However, if the stopping condition is stated incorrectly due to a bug, the infinite recursion error may still occur. A stack overflow occurs when an infinite recursion is performed. Observe: The
In languages where memory management is handled by hand, stack overflows are extremely frequent. People frequently googled those errors to see if anyone else had experienced them, hence the origin of the term “google error.”
Programmer Q&A forum.
The recursion limit can be temporarily increased or decreased to imitate a stack overflow. The features of the Python runtime environment mean that the effective limit will be lower.
call:
>>>
>>> def countup(limit, n=1):
... print(n)
... if n < limit:
... countup(limit, n + 1)
...
>>> import sys
>>> sys.setrecursionlimit(7) # Actual limit is 3
>>> countup(10)
1
2
3
Traceback (most recent call last):
File "<stdin>", line 1, in <module>
File "<stdin>", line 4, in countup
File "<stdin>", line 4, in countup
File "<stdin>", line 2, in countup
RecursionError: maximum recursion depth exceeded while calling a Python object
There were three invocations of the recursive function before the stack was exhausted. The interactive interpreter was likely responsible for the remaining four calls. It’s possible to get a different result from the same code if you run it in PyCharm or another Python shell.
result.
Duplicate Elements
You understand that it’s possible for the list to contain duplicate items and that you must take appropriate action if this occurs. This is said only to stress the fact that a traditional binary search in Python may not yield definite outcomes. The result will vary depending on the number of items in the list and the order in which they were placed.
answer:
>>>
>>> from search.binary import *
>>> sorted_fruits = ['apple', 'banana', 'banana', 'orange']

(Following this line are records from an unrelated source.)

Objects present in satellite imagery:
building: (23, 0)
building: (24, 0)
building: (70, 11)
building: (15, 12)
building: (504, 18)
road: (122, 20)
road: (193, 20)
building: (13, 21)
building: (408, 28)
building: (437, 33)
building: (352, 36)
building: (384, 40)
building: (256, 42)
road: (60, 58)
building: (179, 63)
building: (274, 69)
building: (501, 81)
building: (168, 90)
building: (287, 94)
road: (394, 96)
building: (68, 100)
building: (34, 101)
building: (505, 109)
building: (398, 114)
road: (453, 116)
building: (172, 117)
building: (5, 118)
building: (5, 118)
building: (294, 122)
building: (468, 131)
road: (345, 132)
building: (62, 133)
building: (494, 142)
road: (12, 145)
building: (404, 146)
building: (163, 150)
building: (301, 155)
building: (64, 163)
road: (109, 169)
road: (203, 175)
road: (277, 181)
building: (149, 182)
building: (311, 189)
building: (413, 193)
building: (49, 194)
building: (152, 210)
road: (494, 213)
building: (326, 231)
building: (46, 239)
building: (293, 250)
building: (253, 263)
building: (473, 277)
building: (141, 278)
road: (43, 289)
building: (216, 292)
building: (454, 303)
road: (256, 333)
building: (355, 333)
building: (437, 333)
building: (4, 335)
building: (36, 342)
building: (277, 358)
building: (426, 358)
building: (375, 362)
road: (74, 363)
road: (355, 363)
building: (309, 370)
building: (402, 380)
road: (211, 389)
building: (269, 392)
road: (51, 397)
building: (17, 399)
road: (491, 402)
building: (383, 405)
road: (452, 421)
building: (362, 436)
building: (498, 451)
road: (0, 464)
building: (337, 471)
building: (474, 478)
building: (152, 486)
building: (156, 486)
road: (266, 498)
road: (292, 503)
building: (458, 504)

>>> find_index(sorted_fruits, 'banana')
1
>>> sorted_fruits.append('plum')
>>> find_index(sorted_fruits, 'banana')
2
The list includes two bananas. When you first use find_index(), it will give you the left one. The same call, however, will yield a different banana if an unrelated item is appended to the end of the list.
Sorting algorithms are subject to the same rule, known as algorithm stability. Some do not affect the equilibrium between chemically similar elements, making them stable. Some people don’t provide assurances like that. The least important key to remember should always be used as the starting point when sorting elements by multiple criteria.
stability.
Floating-Point Rounding
You’ve been looking for fruits and people, but have you considered looking for numbers? It stands to reason that they would be the same. In this example, we will use a list comprehension to generate a list of floating-point numbers with 0.1-point intervals.
:
>>>
>>> sorted_numbers = [0.1*i for i in range(1, 4)]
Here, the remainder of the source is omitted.